I agree with the complaint that Murray is not being forthcoming. In yesterday’s post, I called it “ducking and dancing.”
To repeat my own views, I would like to see us treat people as individuals and not pay attention to group outcomes. That approach may not be perfect, but other approaches strike me was worse.
But suppose you told me that it was unrealistic to ignore group outcomes, and you insisted that I offer suggestions for improving outcomes among blacks. My thoughts would be along these lines:
1. I take the Null Hypothesis seriously. I would not put a lot of my chips on formal education as a solution.

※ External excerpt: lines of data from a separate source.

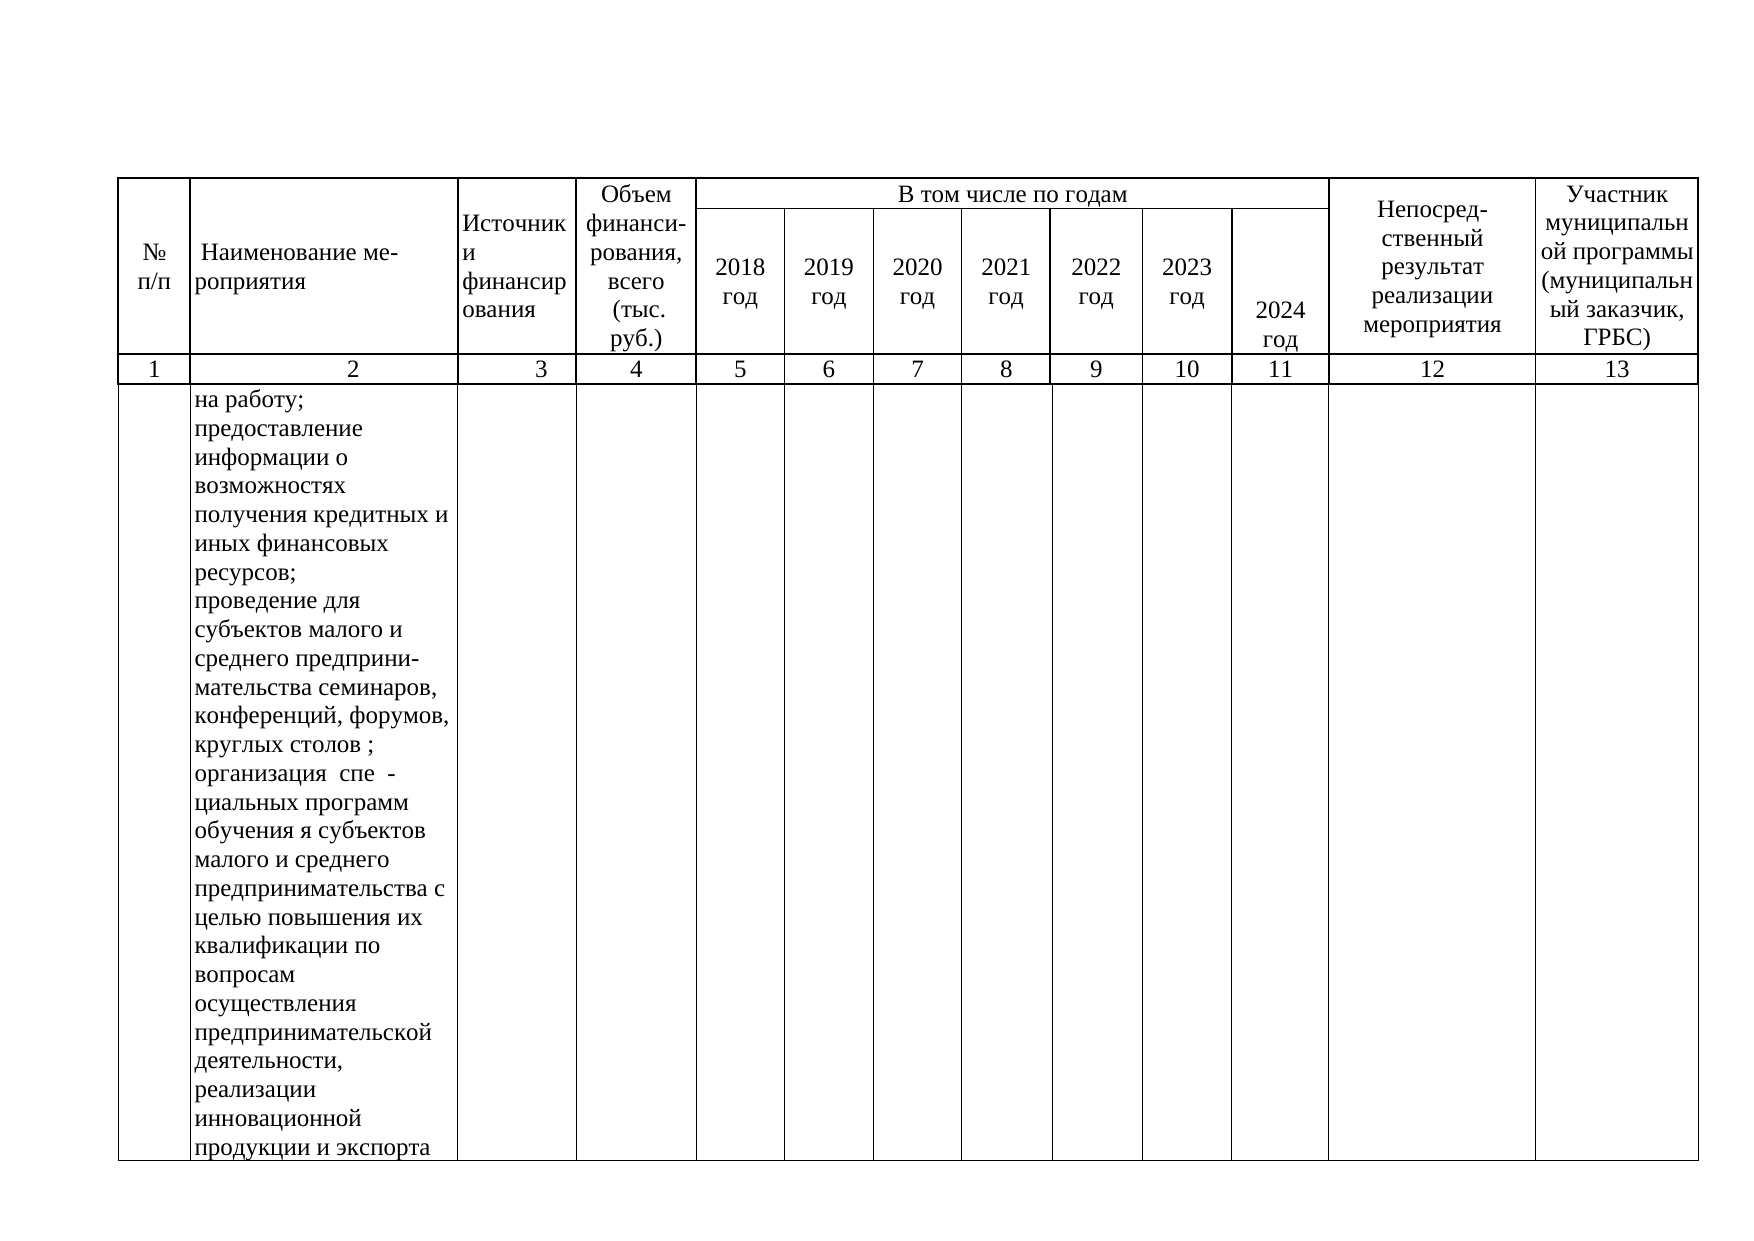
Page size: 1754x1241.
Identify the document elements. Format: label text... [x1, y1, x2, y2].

table_cell 11 [1233, 355, 1328, 383]
table_cell 12 [1330, 355, 1535, 383]
table_cell 2024 год [1233, 209, 1328, 353]
table_cell [119, 385, 190, 1160]
table_cell [1232, 385, 1328, 1160]
table_cell 2 [191, 355, 457, 383]
table_cell 9 [1051, 355, 1142, 383]
table_cell [577, 385, 696, 1160]
table_cell 2018 год [697, 209, 784, 353]
table_cell 2019 год [785, 209, 873, 353]
table_cell 6 [785, 355, 873, 383]
table_cell 2022 год [1051, 209, 1142, 353]
table_cell [1329, 385, 1535, 1160]
table_header Объем финанси­рования, всего (тыс. руб.) [577, 179, 695, 353]
table_cell [697, 385, 784, 1160]
table_cell [962, 385, 1052, 1160]
table_cell [1053, 385, 1142, 1160]
table_header Участник муниципальной программы (муниципальный заказчик, ГРБС) [1536, 179, 1697, 353]
table_cell 10 [1143, 355, 1231, 383]
table_header В том числе по годам [697, 179, 1328, 207]
table_header Непосред­ственный результат реализации мероприятия [1330, 179, 1535, 353]
table_cell 2023 год [1143, 209, 1231, 353]
table_cell 5 [697, 355, 784, 383]
table_cell 3 [459, 355, 575, 383]
table_cell 4 [577, 355, 695, 383]
table_header Источники финансиро­вания [459, 179, 575, 353]
table_header Наименование ме­роприятия [191, 179, 457, 353]
table_cell 2020 год [874, 209, 961, 353]
table_cell 13 [1536, 355, 1697, 383]
table_cell 7 [874, 355, 961, 383]
table_cell [1536, 385, 1698, 1160]
table_cell [874, 385, 961, 1160]
table_header № п/п [119, 179, 189, 353]
table_cell на работу; предоставление информации о возможностях получения кредитных и иных финансовых ресурсов; проведение для субъектов малого и среднего предприни-мательства семинаров, конференций, форумов, круглых столов ; организация спе - циальных программ обучения я субъектов малого и среднего предпринимательства с целью повышения их квалификации по вопросам осуществления предпринимательской деятельности, реализации инновационной продукции и экспорта [191, 385, 457, 1160]
table_cell 2021 год [962, 209, 1049, 353]
table_cell [1143, 385, 1231, 1160]
table_cell [785, 385, 873, 1160]
table_cell 1 [119, 355, 189, 383]
table_cell [458, 385, 576, 1160]
table_cell 8 [962, 355, 1049, 383]
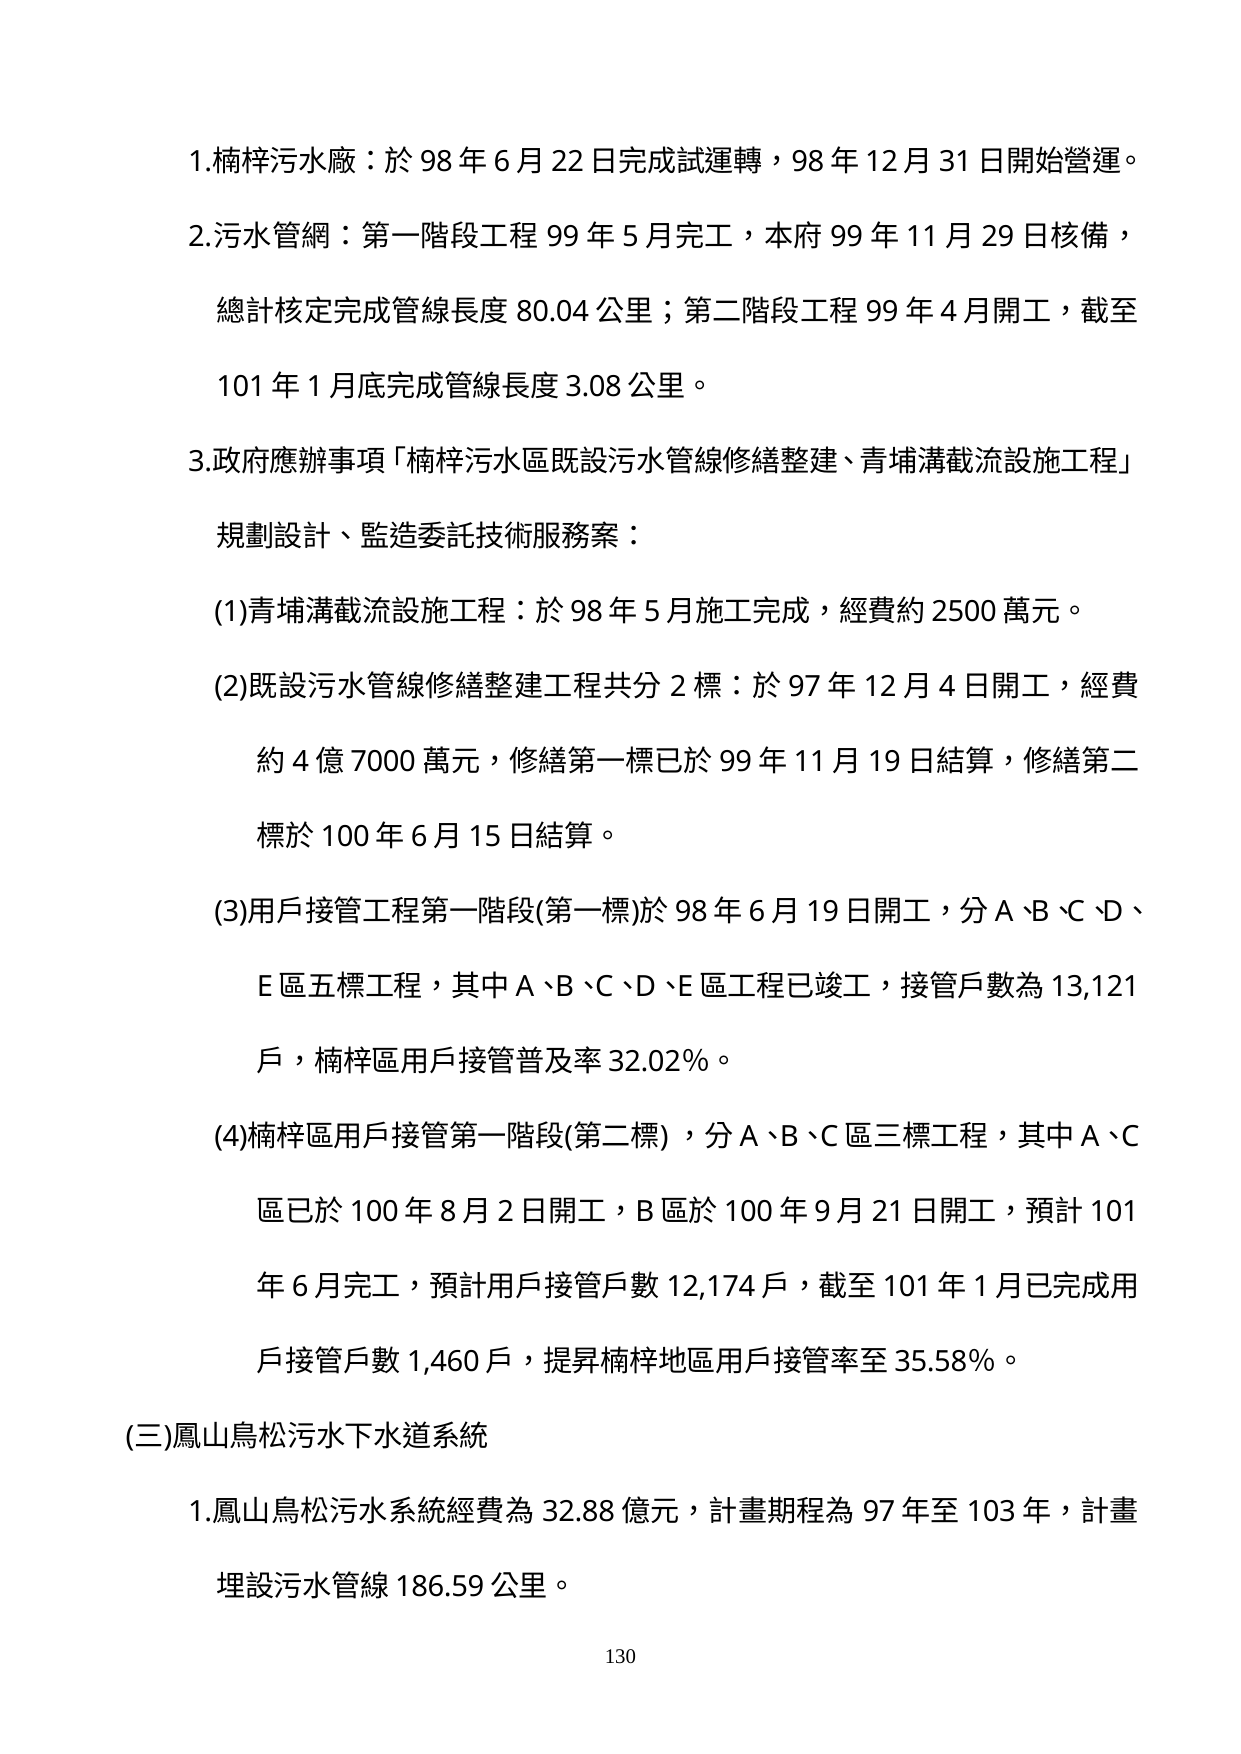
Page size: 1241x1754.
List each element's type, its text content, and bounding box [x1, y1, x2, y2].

text (3)用戶接管工程第一階段(第一標)於98年6月19日開工，分A、B、C、D、E區五標工程，其中 A、B、C、D、E區工程已竣工，接管戶數為13,121戶，楠梓區用戶接管普及率32.02％。 [214, 871, 1140, 1096]
text 3.政府應辦事項「楠梓污水區既設污水管線修繕整建、青埔溝截流設施工程」規劃設計、監造委託技術服務案： [188, 421, 1140, 571]
text (1)青埔溝截流設施工程：於98年5月施工完成，經費約2500萬元。 [214, 571, 1140, 646]
text 1.鳳山鳥松污水系統經費為32.88億元，計畫期程為97年至103年，計畫埋設污水管線186.59公里。 [188, 1471, 1140, 1621]
text (2)既設污水管線修繕整建工程共分2標：於97年12月4日開工，經費約4億7000萬元，修繕第一標已於99年11月19日結算，修繕第二標於100年6月15日結算。 [214, 646, 1140, 871]
text (4)楠梓區用戶接管第一階段(第二標) ，分A、B、C區三標工程，其中A、C區已於100年8月2日開工，B區於100年9月21日開工，預計101年6月完工，預計用戶接管戶數12,174戶，截至101年1月已完成用戶接管戶數1,460戶，提昇楠梓地區用戶接管率至35.58％。 [214, 1096, 1140, 1396]
text 2.污水管網：第一階段工程99年5月完工，本府99年11月29日核備，總計核定完成管線長度80.04公里；第二階段工程99年4月開工，截至101年1月底完成管線長度3.08公里。 [188, 196, 1140, 421]
text 1.楠梓污水廠：於98年6月22日完成試運轉，98年12月31日開始營運。 [188, 121, 1140, 196]
text (三)鳳山鳥松污水下水道系統 [125, 1396, 1140, 1471]
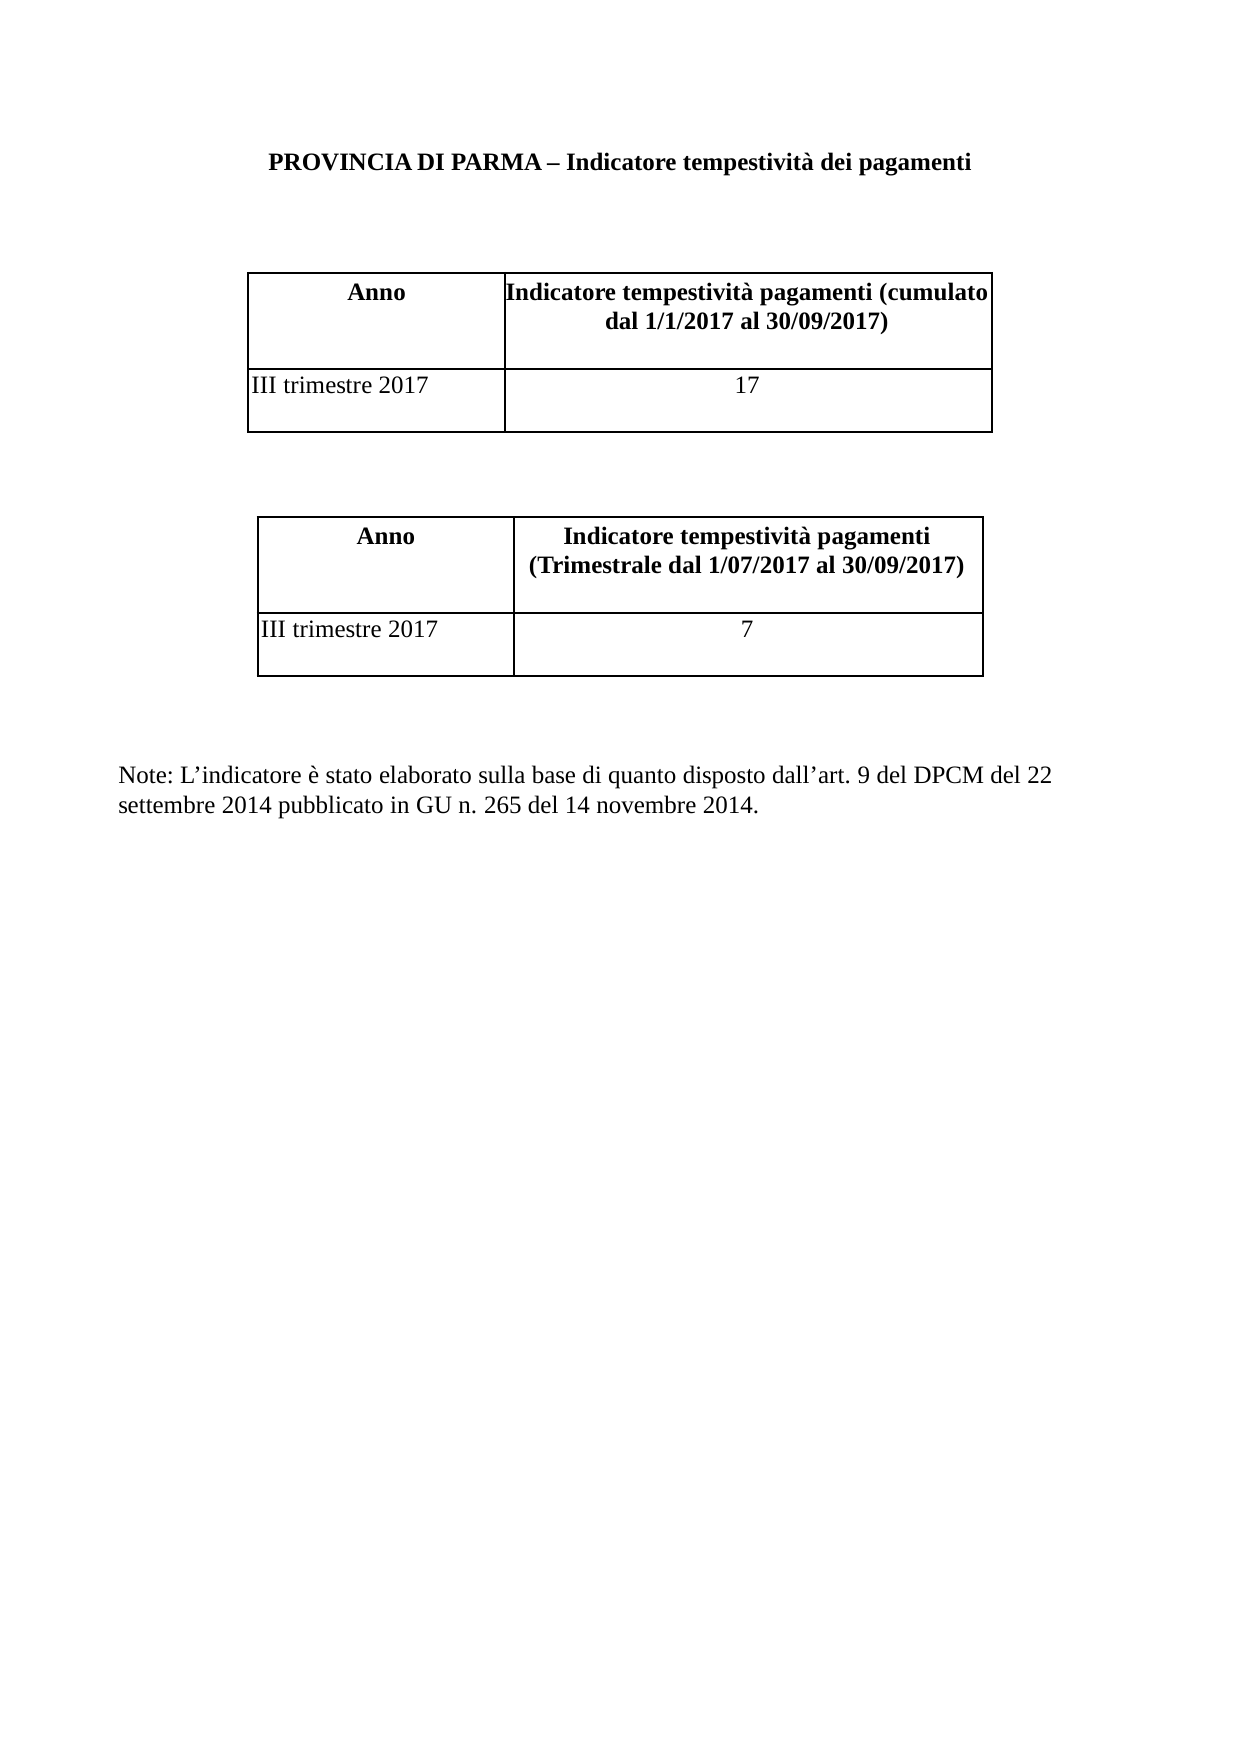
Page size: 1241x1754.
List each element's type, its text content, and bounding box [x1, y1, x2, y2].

text Note: L’indicatore è stato elaborato sulla base di quanto disposto dall’art. 9 del DPCM del 22 settembre 2014 pubblicato in GU n. 265 del 14 novembre 2014. [118, 760, 1122, 818]
table_cell III trimestre 2017 [249, 370, 504, 431]
table_header Indicatore tempestività pagamenti (cumulato dal 1/1/2017 al 30/09/2017) [506, 274, 991, 367]
table_cell 17 [506, 370, 991, 431]
table_cell 7 [515, 614, 982, 675]
text PROVINCIA DI PARMA – Indicatore tempestività dei pagamenti [118, 147, 1122, 176]
table_header Anno [259, 518, 513, 612]
table_header Indicatore tempestività pagamenti (Trimestrale dal 1/07/2017 al 30/09/2017) [515, 518, 982, 612]
table_header Anno [249, 274, 504, 367]
table_cell III trimestre 2017 [259, 614, 513, 675]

2. I take incentives seriously. So I would get rid of Federal poverty programs and replace them with (a) a small UBI that lowers the heavy marginal tax rate on the working poor; and (b) community programs to identify and support families with special needs.
3. I take cultural forces seriously. Personality traits and social norms differ markedly across groups and over time. We don’t know a great deal about the process by which these factors change. For example, when marriage rates decline, we have great difficulty disentangling the many possible causes and effects. There are many arguments to be had about what is a good cultural trait and what is a bad one. And there is no policy dashboard sitting in front of us with buttons and dials that allow us to steer culture. But culture should be the focus for research and policy experiments.
I note that McWhorter’s ideas about violence in poor black communities fall within this framework.